Work to be completed: Convert every line of the records below into a JSON list of strings, one string per line, with blank lines omitted. Leave the pictures out of the list.

┏━━

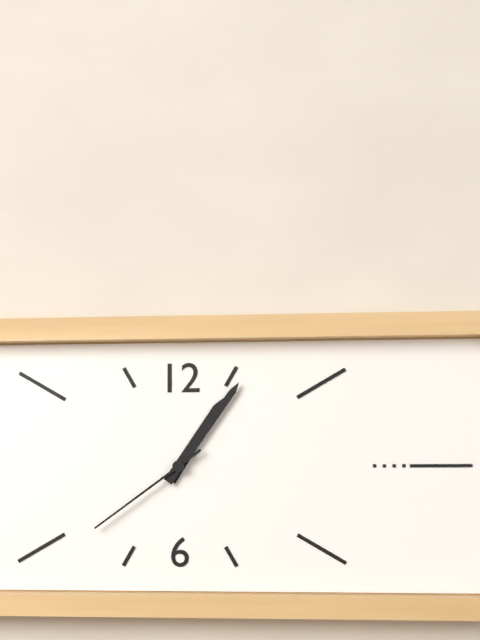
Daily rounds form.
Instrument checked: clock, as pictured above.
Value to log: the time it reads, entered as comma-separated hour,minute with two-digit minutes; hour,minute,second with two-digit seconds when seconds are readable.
1,06,39
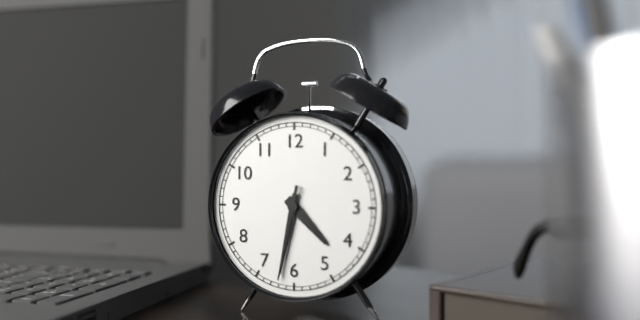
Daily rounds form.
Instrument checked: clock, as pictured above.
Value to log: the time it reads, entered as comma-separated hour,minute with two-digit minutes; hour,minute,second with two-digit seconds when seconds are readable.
4,32,32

┗━━

Solution for this task:
[
  "Daily rounds form.",
  "Instrument checked: clock, as pictured above.",
  "Value to log: the time it reads, entered as comma-separated hour,minute with two-digit minutes; hour,minute,second with two-digit seconds when seconds are readable.",
  "1,06,39",
  "Daily rounds form.",
  "Instrument checked: clock, as pictured above.",
  "Value to log: the time it reads, entered as comma-separated hour,minute with two-digit minutes; hour,minute,second with two-digit seconds when seconds are readable.",
  "4,32,32"
]